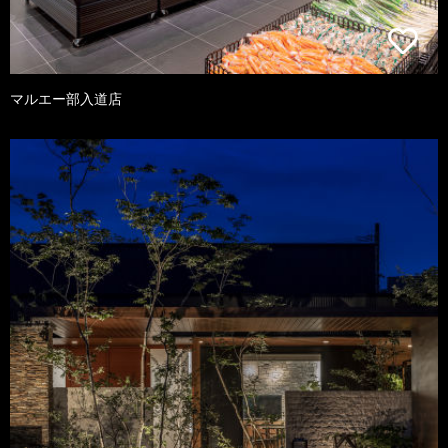
マルエー部入道店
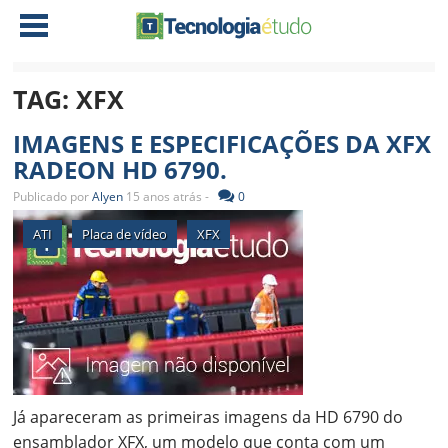
TAG:
XFX
NOTÍCIAS
IMAGENS E ESPECIFICAÇÕES DA XFX
TABLETS
AMD
RADEON HD 6790.
CELULAR
INTEL
Publicado por
Alyen
15 anos atrás -
0
JOGOS
ATI
IOS
ATI
Placa de vídeo
XFX
DOWNLOADS
NVIDIA
NOKIA
ANÁLISE
SOFTWARE
NOTEBOOKS
Já apareceram as primeiras imagens da HD 6790 do
ensamblador XFX, um modelo que conta com um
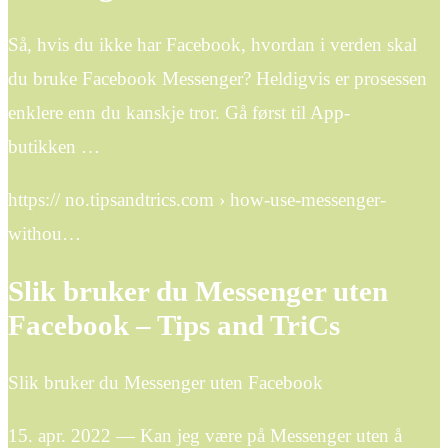
Så, hvis du ikke har Facebook, hvordan i verden skal
du bruke Facebook Messenger? Heldigvis er prosessen
enklere enn du kanskje tror. Gå først til App-
butikken …
https:// no.tipsandtrics.com › how-use-messenger-
withou…
Slik bruker du Messenger uten
Facebook – Tips and TriCs
Slik bruker du Messenger uten Facebook
15. apr. 2022 — Kan jeg være på Messenger uten å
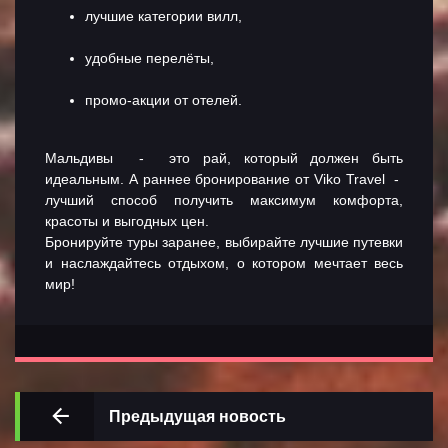
лучшие категории вилл,
удобные перелёты,
промо-акции от отелей.
Мальдивы - это рай, который должен быть
идеальным. А раннее бронирование от Viko Travel -
лучший способ получить максимум комфорта,
красоты и выгодных цен.
Бронируйте туры заранее, выбирайте лучшие путевки
и наслаждайтесь отдыхом, о котором мечтает весь
мир!
Предыдущая новость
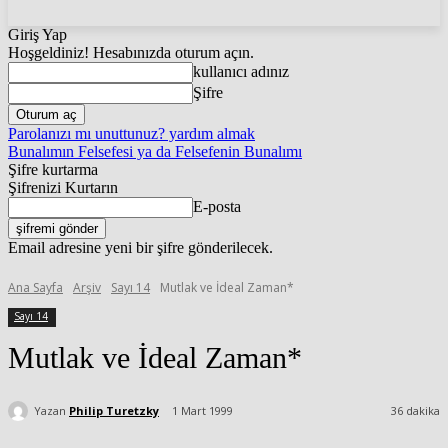
Giriş Yap
Hoşgeldiniz! Hesabınızda oturum açın.
kullanıcı adınız
Şifre
Parolanızı mı unuttunuz? yardım almak
Bunalımın Felsefesi ya da Felsefenin Bunalımı
Şifre kurtarma
Şifrenizi Kurtarın
E-posta
Email adresine yeni bir şifre gönderilecek.
Ana Sayfa
Arşiv
Sayı 14
Mutlak ve İdeal Zaman*
Sayı 14
Mutlak ve İdeal Zaman*
Yazan
Philip Turetzky
1 Mart 1999
36
dakika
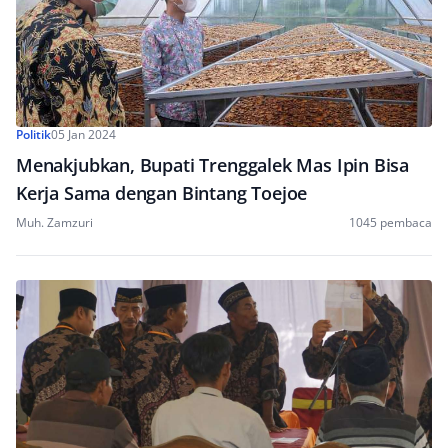
Politik
05 Jan 2024
Menakjubkan, Bupati Trenggalek Mas Ipin Bisa
Kerja Sama dengan Bintang Toejoe
Muh. Zamzuri
1045 pembaca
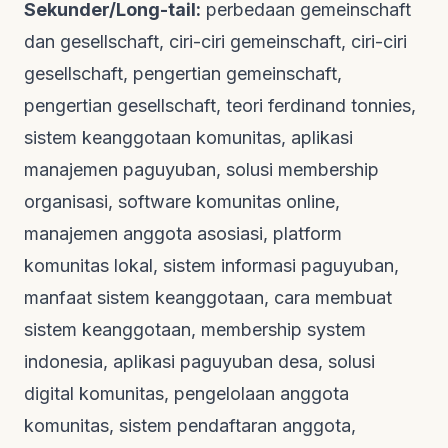
Sekunder/Long-tail:
perbedaan gemeinschaft
dan gesellschaft, ciri-ciri gemeinschaft, ciri-ciri
gesellschaft, pengertian gemeinschaft,
pengertian gesellschaft, teori ferdinand tonnies,
sistem keanggotaan komunitas, aplikasi
manajemen paguyuban, solusi membership
organisasi, software komunitas online,
manajemen anggota asosiasi, platform
komunitas lokal, sistem informasi paguyuban,
manfaat sistem keanggotaan, cara membuat
sistem keanggotaan, membership system
indonesia, aplikasi paguyuban desa, solusi
digital komunitas, pengelolaan anggota
komunitas, sistem pendaftaran anggota,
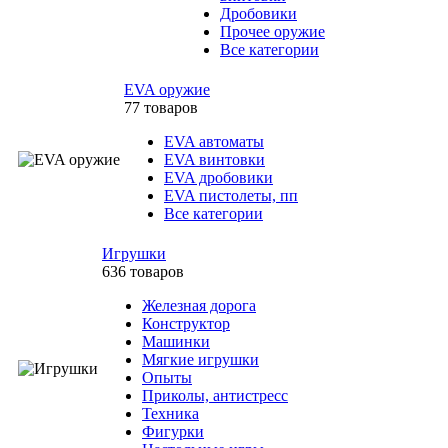
Дробовики
Прочее оружие
Все категории
EVA оружие
77 товаров
EVA автоматы
EVA винтовки
EVA дробовики
EVA пистолеты, пп
Все категории
Игрушки
636 товаров
Железная дорога
Конструктор
Машинки
Мягкие игрушки
Опыты
Приколы, антистресс
Техника
Фигурки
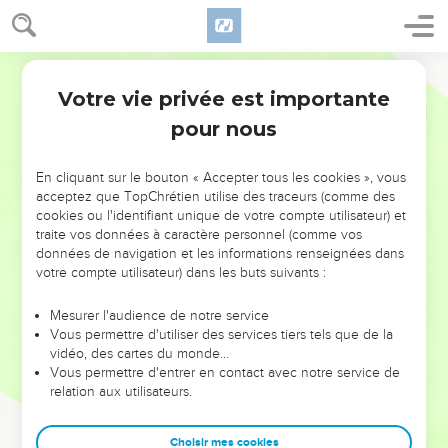
Votre vie privée est importante
pour nous
NE MANQUEZ PAS L’ÉVÉNEMENT
En cliquant sur le bouton « Accepter tous les cookies », vous
DE L’ANNÉE !
acceptez que TopChrétien utilise des traceurs (comme des
cookies ou l'identifiant unique de votre compte utilisateur) et
ET SI LEURS ERREURS POUVAIENT VOUS ÉVITER LES
traite vos données à caractère personnel (comme vos
VOTRES ?
données de navigation et les informations renseignées dans
votre compte utilisateur) dans les buts suivants :
On admire souvent les leaders pour leurs réussites, leur impact,
leur foi ou leur vision. Mais on voit moins les doutes, les erreurs
Mesurer l'audience de notre service
Vous permettre d'utiliser des services tiers tels que de la
et les saisons difficiles qu'ils ont traversés, alors même que ce
vidéo, des cartes du monde…
sont elles qui les ont façonnés.
Vous permettre d'entrer en contact avec notre service de
relation aux utilisateurs.
Dans cette conférence, leaders, entrepreneurs, et responsables
reviennent sur les erreurs marquantes de leur parcours et les
clés pour avancer avec plus de sagesse afin que leurs erreurs
Choisir mes cookies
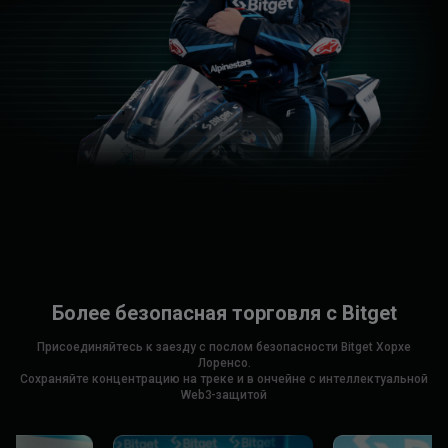
Более безопасная торговля с Bitget
Присоединяйтесь к заезду с послом безопасности Bitget Хорхе
Лоренсо.
Сохраняйте концентрацию на треке и в ончейне с интеллектуальной
Web3-защитой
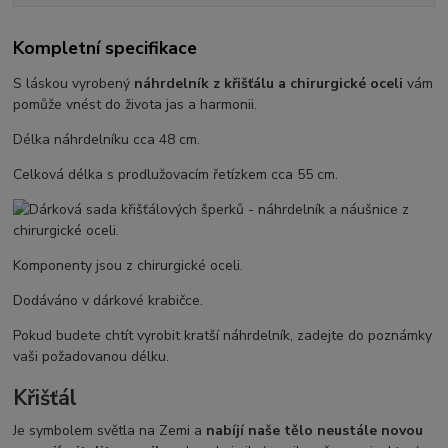
Kompletní specifikace
S láskou vyrobený
náhrdelník z křišťálu a chirurgické oceli
vám
pomůže vnést do života jas a harmonii.
Délka náhrdelníku cca 48 cm.
Celková délka s prodlužovacím řetízkem cca 55 cm.
Komponenty jsou z chirurgické oceli.
Dodáváno v dárkové krabičce.
Pokud budete chtít vyrobit kratší náhrdelník, zadejte do poznámky
vaši požadovanou délku.
Křišťál
Je symbolem světla na Zemi a
nabíjí naše tělo neustále novou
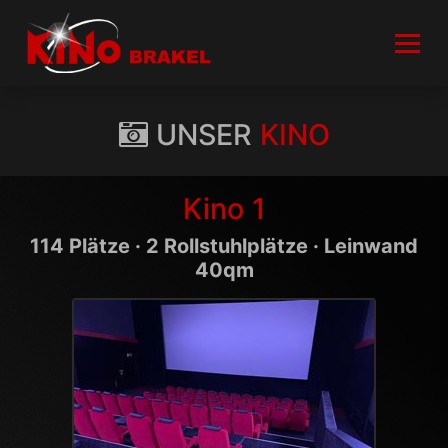
UNSER
KINO
Kino 1
114 Plätze · 2 Rollstuhlplätze · Leinwand
40qm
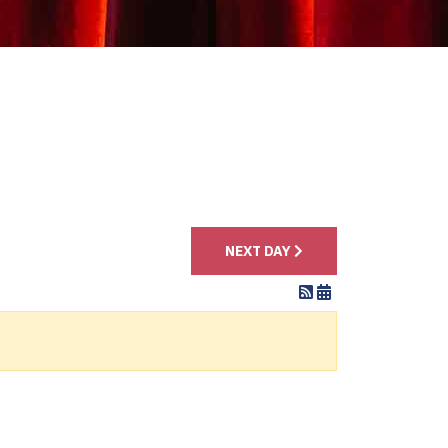
4
NEXT DAY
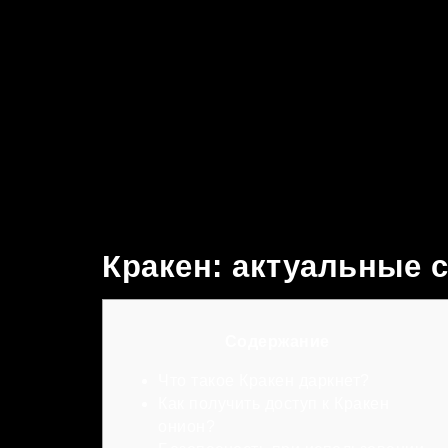
Кракен: актуальные 
Содержание
Что такое Кракен даркнет?
Как получить доступ к Кракен
онион?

══════════════════════════════

In the records above, some lines hold the word "получить"; copy each such line.

лучший способ получить максимум комфорта,
Как получить доступ к Кракен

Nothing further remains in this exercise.